* Problem to solve *
Give again, exactly as written, each line of the material below starting at the line that contains "#fff; stroke-width: 27" and ending at the line that contains "middle; stroke-width: 4.5;". Both ends count, and no other line does.

* Data listing *
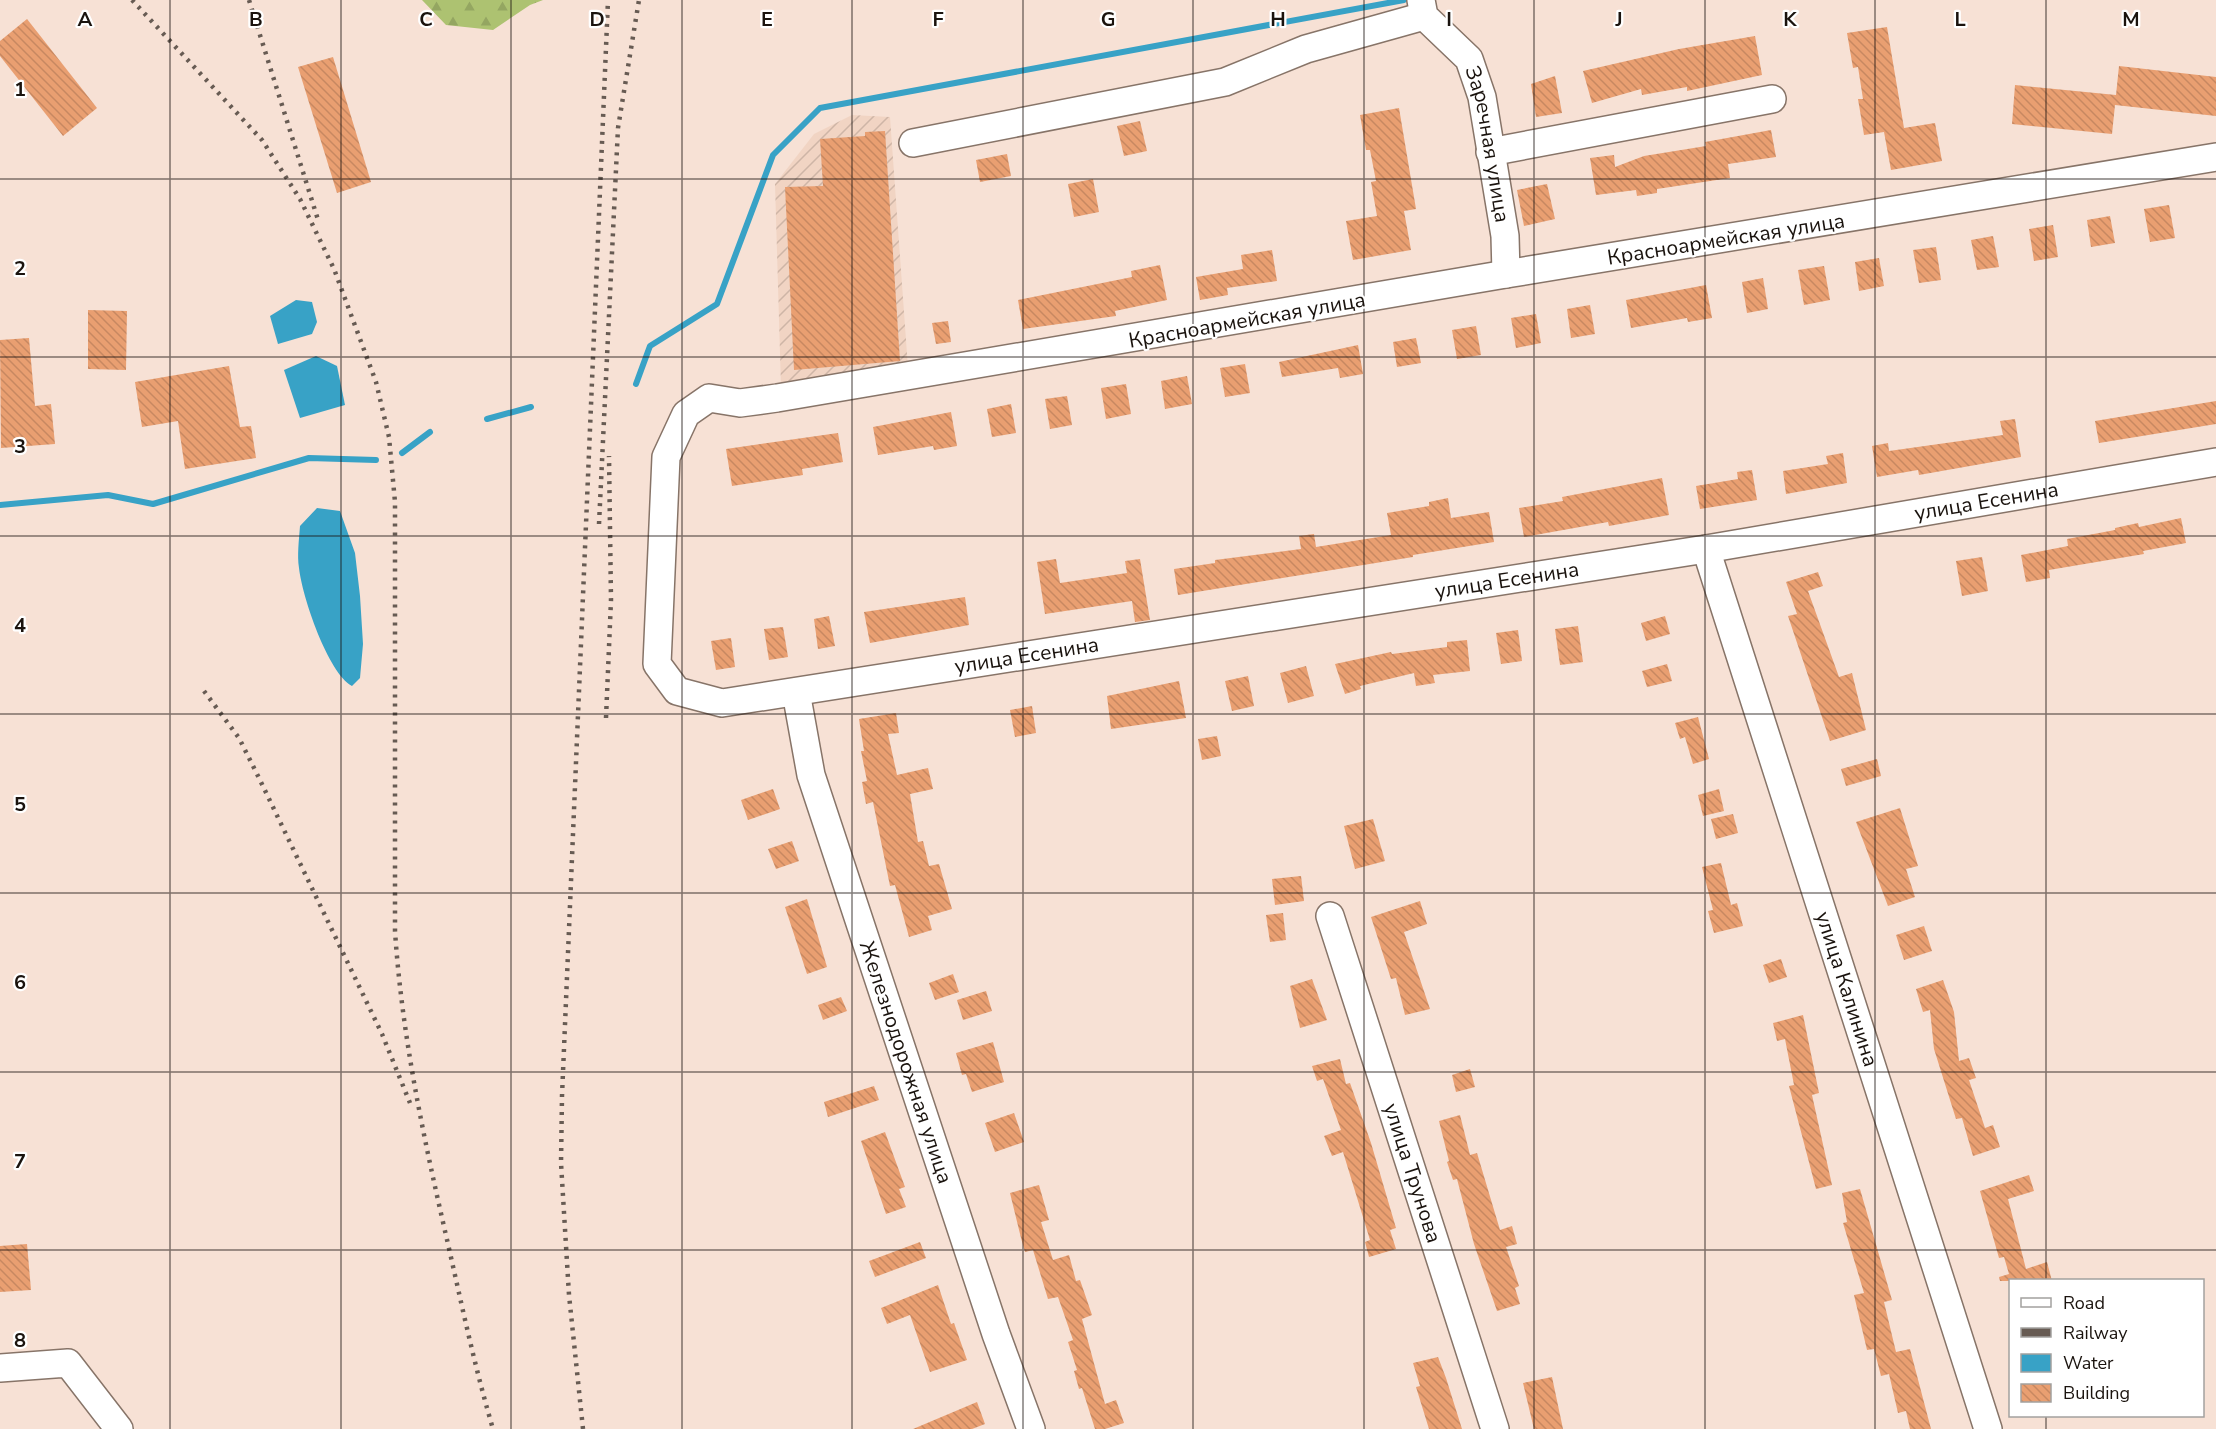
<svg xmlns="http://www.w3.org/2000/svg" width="2216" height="1429" font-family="'Nunito Sans',sans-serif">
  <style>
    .industrial { fill: url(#industrial-furrows) }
    .forest { fill: url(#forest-firs) }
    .water { fill: #38a2c6 }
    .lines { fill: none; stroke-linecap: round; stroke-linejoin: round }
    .stream { stroke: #38a2c6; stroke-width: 6 }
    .building { fill: url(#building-back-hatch) }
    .minor-casing { stroke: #877468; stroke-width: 30 }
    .minor { stroke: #fff; stroke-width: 27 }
    .rail { stroke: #675b53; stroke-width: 4.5; stroke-dasharray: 3 6; stroke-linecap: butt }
    .grid { fill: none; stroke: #1a130e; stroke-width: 1.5; stroke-opacity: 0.55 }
    .labels { text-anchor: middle; stroke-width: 4.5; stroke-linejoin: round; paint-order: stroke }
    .street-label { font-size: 21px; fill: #1a130e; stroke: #fff }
    .grid-label { font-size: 20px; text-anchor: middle; font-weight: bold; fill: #1a130e; stroke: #fff; stroke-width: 4.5; stroke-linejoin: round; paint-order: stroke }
  </style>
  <defs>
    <pattern id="industrial-furrows" width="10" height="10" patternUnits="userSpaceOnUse" patternTransform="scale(1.5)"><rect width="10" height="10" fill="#f1d4c3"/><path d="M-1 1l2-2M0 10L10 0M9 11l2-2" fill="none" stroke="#ceb5a6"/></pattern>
    <pattern id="forest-firs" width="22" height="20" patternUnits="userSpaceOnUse" patternTransform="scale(1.5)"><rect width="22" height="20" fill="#adc271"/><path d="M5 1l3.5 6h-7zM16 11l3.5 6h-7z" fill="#94a661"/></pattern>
    <pattern id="building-back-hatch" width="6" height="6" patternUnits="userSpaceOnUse" patternTransform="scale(1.5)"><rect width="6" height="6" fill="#e99f71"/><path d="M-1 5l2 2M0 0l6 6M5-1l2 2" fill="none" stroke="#c78861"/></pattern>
  </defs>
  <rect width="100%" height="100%" fill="#f7e1d5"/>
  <path class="industrial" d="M852 115 890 117 908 368 781 387 775 184 814 134Z"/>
  <path class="forest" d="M422 0H543L530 5 493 30 446 25Z"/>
  <g class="water">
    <path d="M296 300 312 302 317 322 312 334 278 344 270 316Z"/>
    <path d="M316 356 337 366 345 405 300 418 284 370Z"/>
    <path d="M317 508 340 511 355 553 360 596 363 644 360 678 352 686C328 673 302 596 299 568 297 555 299 540 300 526Z"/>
  </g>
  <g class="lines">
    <g class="stream">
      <path d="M636 384 650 346 717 304 773 155 820 108 1404 0"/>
      <path d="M487 419 531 407"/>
      <path d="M402 453 430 432"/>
      <path d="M0 505 108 495 153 504 309 458 376 460"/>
    </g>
  </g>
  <g class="building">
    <path d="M27 19 97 108 63 136 0 56V41Z"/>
    <path d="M1887 27 1904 128 1935 123 1942 161 1891 170 1884 132 1864 135 1858 99H1863L1858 67 1853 68 1847 33Z"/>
    <path d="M1755 36 1762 75 1687 91V87L1642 95 1641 89 1592 103 1583 71 1679 49Z"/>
    <path d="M333 57 371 182 337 193 298 67Z"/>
    <path d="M2119 66 2216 77V116L2115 105 2112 134 2012 124 2015 85 2116 95Z"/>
    <path d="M1555 76 1562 113 1536 117 1531 84Z"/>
    <path d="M1399 108 1416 209 1404 211 1411 250 1353 260 1346 221 1377 216 1371 182 1376 181 1370 150H1366L1360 115Z"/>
    <path d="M1140 121 1147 151 1124 156 1117 126Z"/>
    <path d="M1771 130 1776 157 1728 164 1730 178 1657 189V193L1637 196 1636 190 1596 195 1590 158 1614 155 1615 167 1644 156 1706 146 1705 142Z"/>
    <path d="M885 131 900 361 794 370 785 187 823 186 820 139 865 136V132Z"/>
    <path d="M1007 154 1011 176 980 182 976 160Z"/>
    <path d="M1093 179 1099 212 1074 217 1068 184Z"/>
    <path d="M1547 184 1555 219 1524 226 1517 190Z"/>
    <path d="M2169 205 2175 238 2150 242 2144 209Z"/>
    <path d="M2110 216 2115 243 2091 247 2087 220Z"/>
    <path d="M2053 225 2058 257 2034 261 2029 229Z"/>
    <path d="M1993 236 1999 267 1977 270 1971 240Z"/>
    <path d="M1936 247 1941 280 1919 283 1913 250Z"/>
    <path d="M1272 250 1277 281 1227 288 1228 295 1200 300 1196 277 1243 269 1241 255Z"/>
    <path d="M1879 258 1884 286 1859 291 1855 262Z"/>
    <path d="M1160 265 1167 300 1115 311 1116 316 1023 329 1018 300 1132 277 1131 271Z"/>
    <path d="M1824 266 1830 300 1804 305 1798 270Z"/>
    <path d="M1763 278 1768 309 1747 313 1742 282Z"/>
    <path d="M1706 285 1712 318 1688 322 1687 318 1631 328 1626 300Z"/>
    <path d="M1590 305 1595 334 1571 338 1567 309Z"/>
    <path d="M88 310 127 311 126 370 88 369Z"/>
    <path d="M1536 314 1541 343 1516 348 1511 318Z"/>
    <path d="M948 321 951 342 936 344 932 323Z"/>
    <path d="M1476 326 1481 355 1457 359 1452 330Z"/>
    <path d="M29 338 35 406 51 404 55 444 1 448 0 340Z"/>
    <path d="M1416 338 1421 363 1397 367 1393 342Z"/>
    <path d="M1358 345 1363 374 1340 378 1338 368 1282 377 1279 362Z"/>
    <path d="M1245 364 1250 393 1225 397 1220 368Z"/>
    <path d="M229 366 240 427 251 426 256 458 185 469 178 421 142 427 135 382Z"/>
    <path d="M1187 376 1192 404 1165 409 1161 381Z"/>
    <path d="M1126 384 1131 414 1106 419 1101 388Z"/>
    <path d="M1067 396 1072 425 1050 429 1045 399Z"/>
    <path d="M2216 401V424L2099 443 2095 421Z"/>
    <path d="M1011 404 1016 433 992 437 987 409Z"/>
    <path d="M951 412 957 446 934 450 933 446 878 455 873 427Z"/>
    <path d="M2015 419 2021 457 1919 475 1918 470 1877 477 1872 446 1888 443 1889 451 2003 435 2000 421Z"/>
    <path d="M838 433 843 462 802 469 803 475 732 486 726 449Z"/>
    <path d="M1843 453 1847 483 1786 494 1783 471 1828 464 1826 456Z"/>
    <path d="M1752 470 1757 500 1700 509 1696 486 1738 479 1737 472Z"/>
    <path d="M1662 478 1669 515 1609 526 1608 522 1524 537 1519 508 1563 501 1562 497Z"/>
    <path d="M1448 498 1451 518 1489 512 1494 542 1413 555V557L1178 595 1174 569 1215 563V560L1301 549 1299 536 1314 534 1316 547 1391 535 1387 513 1429 506V502Z"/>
    <path d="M2181 518 2186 543 2143 551 2144 554 2049 570 2050 578 2026 582 2021 555 2068 546 2067 539 2115 530V528L2138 523 2139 527Z"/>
    <path d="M1982 557 1988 591 1962 596 1956 561Z"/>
    <path d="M1056 559 1060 583 1127 573 1125 561 1140 559 1150 620 1135 622 1132 601 1045 614 1037 562Z"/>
    <path d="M1818 572 1823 586 1808 591 1839 677 1852 673 1866 730 1830 741 1788 616 1797 614 1786 582Z"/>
    <path d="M965 597 969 625 870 643 864 612Z"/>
    <path d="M829 616 835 646 818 649 814 619Z"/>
    <path d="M1665 616 1670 634 1646 641 1641 623Z"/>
    <path d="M1578 626 1583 662 1560 665 1555 629Z"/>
    <path d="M783 627 788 657 769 660 764 629Z"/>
    <path d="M1518 630 1522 661 1501 664 1496 633Z"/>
    <path d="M731 638 735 667 716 670 711 641Z"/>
    <path d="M1467 640 1470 671 1433 675 1435 683 1416 686 1414 673 1360 686 1361 689 1345 694 1335 664 1391 652 1392 654 1447 647V642Z"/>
    <path d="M1667 664 1672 681 1647 687 1642 671Z"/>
    <path d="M1306 666 1314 696 1288 703 1280 673Z"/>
    <path d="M1248 676 1254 706 1232 711 1225 681Z"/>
    <path d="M1179 681 1186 718 1111 729 1107 696Z"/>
    <path d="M1032 706 1036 733 1015 737 1010 710Z"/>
    <path d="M896 713 899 733 888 734 897 775 928 768 933 789 910 794 918 842 923 841 929 866 939 864 952 909 928 916 932 930 909 937 895 885 890 886 873 802 866 804 862 782 867 781 861 751H864L859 719Z"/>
    <path d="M1698 717 1709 759 1693 764 1685 737 1680 739 1675 723Z"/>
    <path d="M1217 736 1221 756 1202 760 1198 739Z"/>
    <path d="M1877 759 1881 776 1846 786 1841 769Z"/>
    <path d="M773 789 780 809 748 820 741 800Z"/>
    <path d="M1719 789 1724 811 1703 816 1698 795Z"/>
    <path d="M1900 808 1918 866 1906 869 1915 897 1888 906 1856 822Z"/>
    <path d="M1733 814 1738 833 1716 839 1711 819Z"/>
    <path d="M1373 819 1385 861 1355 869 1344 826Z"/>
    <path d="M792 841 799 861 776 869 768 849Z"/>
    <path d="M1721 863 1731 905 1737 903 1743 926 1714 933 1708 911 1713 910 1702 867Z"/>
    <path d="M1301 876 1304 901 1275 905 1272 879Z"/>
    <path d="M807 899 827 967 807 974 785 907Z"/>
    <path d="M1420 901 1427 924 1404 932 1430 1009 1405 1015 1396 978 1391 979 1371 917Z"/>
    <path d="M1283 913 1286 940 1270 942 1266 915Z"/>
    <path d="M1924 926 1932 951 1904 960 1896 935Z"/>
    <path d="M1781 959 1787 977 1769 983 1763 965Z"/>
    <path d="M953 974 959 992 935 1000 929 983Z"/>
    <path d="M1312 979 1327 1020 1300 1028 1290 986Z"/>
    <path d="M1943 980 1954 1012 1959 1061 1969 1058 1976 1078 1969 1080 1985 1128 1993 1125 2000 1147 1973 1156 1962 1118 1956 1119 1934 1049 1930 1010 1923 1012 1916 989Z"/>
    <path d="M986 991 992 1011 963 1020 957 1000Z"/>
    <path d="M841 997 847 1011 823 1020 818 1005Z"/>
    <path d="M1803 1015 1819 1093 1812 1095 1832 1185 1816 1189 1789 1086 1794 1085 1785 1039 1777 1041 1773 1023Z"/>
    <path d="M993 1042 1004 1082 972 1092 966 1074 962 1075 956 1053Z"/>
    <path d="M1340 1059 1346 1084 1350 1083 1371 1143 1396 1228 1390 1230 1396 1249 1369 1257 1365 1242 1370 1240 1343 1152 1332 1156 1324 1136 1341 1130 1323 1079 1317 1081 1312 1066Z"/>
    <path d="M1470 1069 1475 1087 1456 1092 1452 1075Z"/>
    <path d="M874 1086 879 1100 828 1117 824 1102Z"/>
    <path d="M1014 1113 1024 1142 995 1152 985 1123Z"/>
    <path d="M1460 1115 1470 1155 1477 1153 1500 1230 1512 1226 1517 1244 1506 1247 1519 1286 1515 1288 1520 1304 1497 1311 1474 1244 1457 1179 1453 1180 1447 1162 1449 1161 1439 1121Z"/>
    <path d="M885 1132 905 1187 899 1189 906 1207 886 1214 861 1141Z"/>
    <path d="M2029 1175 2034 1191 2008 1199 2026 1269 2047 1262 2052 1281H2000L1999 1277 2009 1274 2004 1257 1999 1258 1980 1191Z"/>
    <path d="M1039 1185 1049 1220 1041 1222 1053 1260 1069 1255 1076 1281 1080 1280 1092 1315 1082 1319 1105 1404 1116 1400 1124 1423 1105 1429H1095L1082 1388 1079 1389 1074 1371 1077 1370 1068 1342 1073 1340 1058 1297 1048 1299 1033 1250 1025 1252 1021 1238 1010 1193Z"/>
    <path d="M1860 1189 1892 1300 1884 1302 1896 1352 1910 1349 1931 1429H1910L1906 1411 1898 1413 1889 1374 1881 1376 1874 1349 1867 1350 1854 1295 1864 1293 1843 1223 1847 1222 1842 1193Z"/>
    <path d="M920 1242 926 1258 875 1277 869 1261Z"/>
    <path d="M27 1244 31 1290 0 1292V1246Z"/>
    <path d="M938 1285 951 1324 954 1323 967 1360 930 1372 910 1315 887 1324 881 1308Z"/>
    <path d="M1438 1357 1446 1378 1462 1429H1429L1416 1387 1420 1386 1413 1363Z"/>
    <path d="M1552 1377 1563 1429H1534L1523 1383Z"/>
    <path d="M977 1402 985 1424 972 1429H913Z"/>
  </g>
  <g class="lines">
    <g class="minor-casing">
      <g id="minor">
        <path id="s1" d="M1421 0 1424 16 1469 59 1482 97 1505 236 1506 274"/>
        <path d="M913 143 1225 82 1306 49 1424 16"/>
        <path d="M1490 152 1772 99"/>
        <path id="s2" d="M2216 157 1506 274 777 398 740 403 709 398 686 414 666 457 657 664 677 691 722 703 1706 549 2216 462"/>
        <path id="s3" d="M1706 549 1988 1429"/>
        <path id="s4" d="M796 692 811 775 996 1334 1031 1429"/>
        <path id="s5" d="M1330 916 1495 1429"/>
        <path d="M0 1368 68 1363 119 1429"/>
      </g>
    </g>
    <use href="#minor" class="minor"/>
    <g class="rail">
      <path d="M132 0 262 140 300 199 334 269 376 382 389 437 395 502V931C402 1037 424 1140 448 1244 462 1306 475 1368 493 1429"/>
      <path d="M249 0 319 223"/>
      <path d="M599 524 618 128 639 0"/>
      <path d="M204 691 239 738 259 778 382 1034 410 1103"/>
      <path d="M606 718 611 600 609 456"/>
      <path d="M583 1429 569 1295 561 1163 562 1096 608 0"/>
    </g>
  </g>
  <path class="grid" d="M170 0V1429M341 0V1429M511 0V1429M682 0V1429M852 0V1429M1023 0V1429M1193 0V1429M1364 0V1429M1534 0V1429M1705 0V1429M1875 0V1429M2046 0V1280M0 179H2216M0 357H2216M0 536H2216M0 714H2216M0 893H2216M0 1072H2216M0 1250H2216M2046 1416V1429"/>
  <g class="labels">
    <g class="street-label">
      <text dy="7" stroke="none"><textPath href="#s1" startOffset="166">Заречная улица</textPath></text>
      <text transform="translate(1726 239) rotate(-9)" y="7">Красноармейская улица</text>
      <text transform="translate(1247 320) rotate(-10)" y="7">Красноармейская улица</text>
      <text dy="7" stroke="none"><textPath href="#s2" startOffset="3171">улица Есенина</textPath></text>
      <text dy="7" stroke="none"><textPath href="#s2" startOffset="2685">улица Есенина</textPath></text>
      <text dy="7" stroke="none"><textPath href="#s2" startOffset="2199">улица Есенина</textPath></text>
      <text dy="7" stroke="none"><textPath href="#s3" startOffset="462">улица Калинина</textPath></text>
      <text dy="7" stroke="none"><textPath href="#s4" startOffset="387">Железнодорожная улица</textPath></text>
      <text dy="7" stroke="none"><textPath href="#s5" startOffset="270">улица Трунова</textPath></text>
    </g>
  </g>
  <g class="grid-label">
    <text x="85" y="26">A</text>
    <text x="256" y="26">B</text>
    <text x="426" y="26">C</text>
    <text x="597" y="26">D</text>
    <text x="767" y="26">E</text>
    <text x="938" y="26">F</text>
    <text x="1108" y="26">G</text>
    <text x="1278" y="26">H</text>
    <text x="1449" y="26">I</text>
    <text x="1619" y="26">J</text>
    <text x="1790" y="26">K</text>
    <text x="1960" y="26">L</text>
    <text x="2131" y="26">M</text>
    <text x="20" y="96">1</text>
    <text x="20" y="275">2</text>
    <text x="20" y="453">3</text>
    <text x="20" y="632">4</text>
    <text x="20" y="811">5</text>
    <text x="20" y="989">6</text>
    <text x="20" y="1168">7</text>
    <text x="20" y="1347">8</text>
  </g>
  <rect x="2009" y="1279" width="195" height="138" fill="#ffffff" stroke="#a3a19f" stroke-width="1.5"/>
  <rect x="2021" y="1298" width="30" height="9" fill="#ffffff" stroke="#a3a19f" stroke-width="1.5"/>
  <text x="2063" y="1309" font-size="18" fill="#1a130e">Road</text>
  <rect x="2021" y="1328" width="30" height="9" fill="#675b53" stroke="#a3a19f" stroke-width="1.5"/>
  <text x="2063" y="1339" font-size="18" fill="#1a130e">Railway</text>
  <rect x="2021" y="1354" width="30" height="18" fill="#38a2c6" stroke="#a3a19f" stroke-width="1.5"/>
  <text x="2063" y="1369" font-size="18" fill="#1a130e">Water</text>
  <rect x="2021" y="1384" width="30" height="18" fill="url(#building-back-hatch)" stroke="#a3a19f" stroke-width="1.5"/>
  <text x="2063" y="1399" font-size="18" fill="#1a130e">Building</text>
</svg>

* Solution to the exercise *
    .minor { stroke: #fff; stroke-width: 27 }
    .rail { stroke: #675b53; stroke-width: 4.5; stroke-dasharray: 3 6; stroke-linecap: butt }
    .grid { fill: none; stroke: #1a130e; stroke-width: 1.5; stroke-opacity: 0.55 }
    .labels { text-anchor: middle; stroke-width: 4.5; stroke-linejoin: round; paint-order: stroke }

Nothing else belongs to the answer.